Bu cezaların dayanağı olarak Kuran-ı Kerim de geçen bazı ayetler  şunlardır:

Bakara 178.ayeti :

‘’Ey iman edenler! Öldürülenler hakkında size kısas farz kılındı. Hüre karşı hür, köleye karşı köle, kadına karşı kadın kısas edilir. Ancak öldüren kimse, kardeşi (öldürülenin vârisi, velisi) tarafından affedilirse, aklın ve dinin gereklerine uygun yol izlemek ve güzellikle diyet ödemek gerekir. Bu, Rabbinizden bir hafifletme ve rahmettir. Bundan sonra tecavüzde bulunana elem dolu bir azap vardır. ‘’

Bakara 179.ayeti :

‘’Ey akıl sahipleri! Kısasta sizin için hayat vardır. Umulur ki (bu hükme uyarak) korunursunuz.’’

Ayetlerde anlaşıldığı gibi Kısas, aynıyla karşılık vermek demektir. İslâm hukukunda ise, kasten ve haksız yere bir kimsenin canına kıyma ya da bedenine veya uzvuna zarar verme suçlarını işleyen kimselerin, verdikleri zararın aynıyla cezalandırılmaları demektir. Bu ayette kısas, “cana can” kuralını ifade etmektedir. Mâide suresinin 45. ayeti, kısasa tabi suçları topluca belirtmektedir. İlgili şahsın vazgeçmesi halinde kısas diyete dönüşür. Hıristiyanlıkta adam öldürenin affedilmesi, Yahudilikte ise, mutlaka kısasa tabi tutulması esastı. İslâm, diyet uygulaması ile orta yolu getirmiş oldu.

Kısasta hayat olduğuna dair bir çok örnek verebiliriz. Uzağa gitmeye gerek yok.Özellikle çevremizde yaşanan kan davalarının devam etmesi buna en iyi örnektir. Yakın zamanda Mardin ilinde Bilge köyünde kan davası nedeniyle bir katliam yaşandı. Eğer bir kişi birisini öldürdüğünde  öldüren kişiye hapis cezası değil de kısas cezası uygulansa kan davasının sürmesi engellenirdi.

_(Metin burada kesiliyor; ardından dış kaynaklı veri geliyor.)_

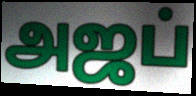
அஜப்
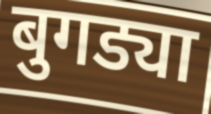
बुगड्या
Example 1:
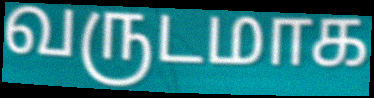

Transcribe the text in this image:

வருடமாக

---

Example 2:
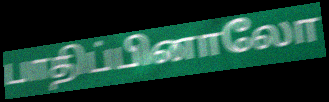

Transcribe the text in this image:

பாதிப்பினாலோ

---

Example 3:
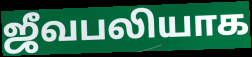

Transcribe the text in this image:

ஜீவபலியாக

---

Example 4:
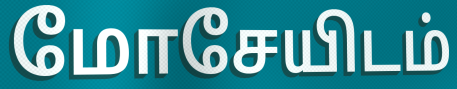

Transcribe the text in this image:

மோசேயிடம்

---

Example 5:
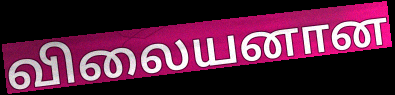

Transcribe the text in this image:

விலையனான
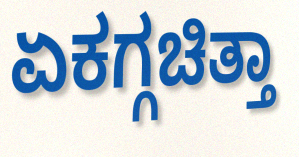
ಏಕಗ್ಗಚಿತ್ತಾ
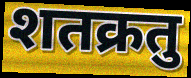
शतक्रतु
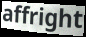
affright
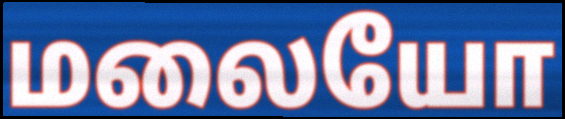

Kısasın uygulanmasına gelince ise öldürülen kişinin yakınlarına iki tercih hakkı sunulur:

1.Tercih: Ölenin ailesinin isteği doğrultusunda eğer maktulun ailesi kısas isterse katile devlet eliyle kısas yani idam cezası uygulanarak kan davasının sürmesi engellenir.Bir nevi maktulün öcü devlet eliyle alınmış olur.

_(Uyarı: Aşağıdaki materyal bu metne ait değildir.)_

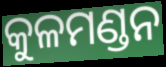
କୁଳମଣ୍ଡନ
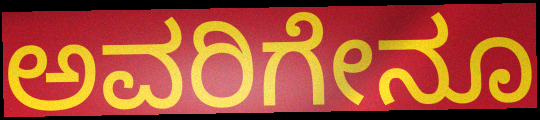
ಅವರಿಗೇನೂ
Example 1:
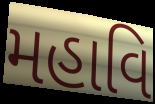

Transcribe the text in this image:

મહાવિ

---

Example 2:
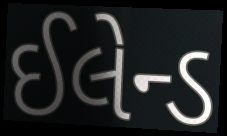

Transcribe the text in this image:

ઈલેન્ડ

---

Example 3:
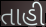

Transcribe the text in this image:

તાહી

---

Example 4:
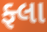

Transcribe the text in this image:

2.Tercih: Öldüren kişinin, ölen kişinin ailesine diyet ödemesi.Bu yöntem de yöremizde genelde aşiretler arasında uygulanmaktadır.Fakat devlet eliyle olmadığı için çoğu zaman gereği tam olarak yerine getirilememektedir.Öldürülen kişi  güçlü bir aileye veya aşirete mensup ise çoğunlukla ölenin ailesi hem diyetini alıyor hem de daha sonra öcünü alıyor.Böylece kan davası devam ediyor.

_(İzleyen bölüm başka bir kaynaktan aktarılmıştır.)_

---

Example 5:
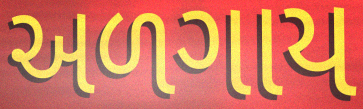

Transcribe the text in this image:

અળગાય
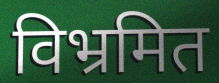
विभ्रमित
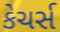
કેચર્સ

Vermiş olduğum örnekte olduğu gibi eğer bu kan davalarında kısas uygulansa dava başlamadan biterdi. Çünkü devlet ya kısas yolu ile  yada diyet yolu ile maktulun hakkını katilden alırdı. Kan davası da sürmezdi.Kan davası ile gelecekte olabilecek ölümlerin yolu kesilir ve bu insanların hayatlarının devamı sağlanırdı.Böylece” kısasta hayat vardır.”ayetinin hükmü de yaşanmış olurdu.

Başka bir örnek vermek gerekirse yüz kızartıcı suçlarda kısas cezası uygulansa bu suçlar toplumda bu kadar fazla olmazdı.Yani birçok  küçük çocuğa tecavüz edip onları öldüren bir caniye idam cezasını uygulamazsanız ve  bu insan bozması canavarı hapiste besleyip daha sonra dışarı salarsanız.Sokaktaki çocukların hayatlarını tehlikeye atmış olursunuz.

 Sonuç olarak bazıları çeşitli nedenlerle idam cezasına karşı olabilir. Fakat buna karşı çıkarken kendi düşündüğü şeyleri sanki bütün toplum düşünüyor diye genel konuşmamalı. Çevrenizdeki insanlara sorsanız bu televizyonlarda idam cezasına karşı çıkan insanlar gibi düşünmediklerini görürsünüz. Sokakta herhangi bir insana idamın gerekliliği ile ilgili bir soru sorun. Size idamın geri gelmesi gerektiğini söyleyecektir.

Hasılı kelam bir baba bir anne olarak düşünelim.Kendimize soralım. Eğer birisi küçücük çocuğumuzu hunharca katlederse biz onu bağışlar mıyız? Yoksa bu caninin idamını mı isteriz? Bu soruya vicdanını dinleyerek verilecek  bir cevap idamın gereklimi ? yoksa gereksiz mi ? olduğunu açık bir şekilde ortaya koyar.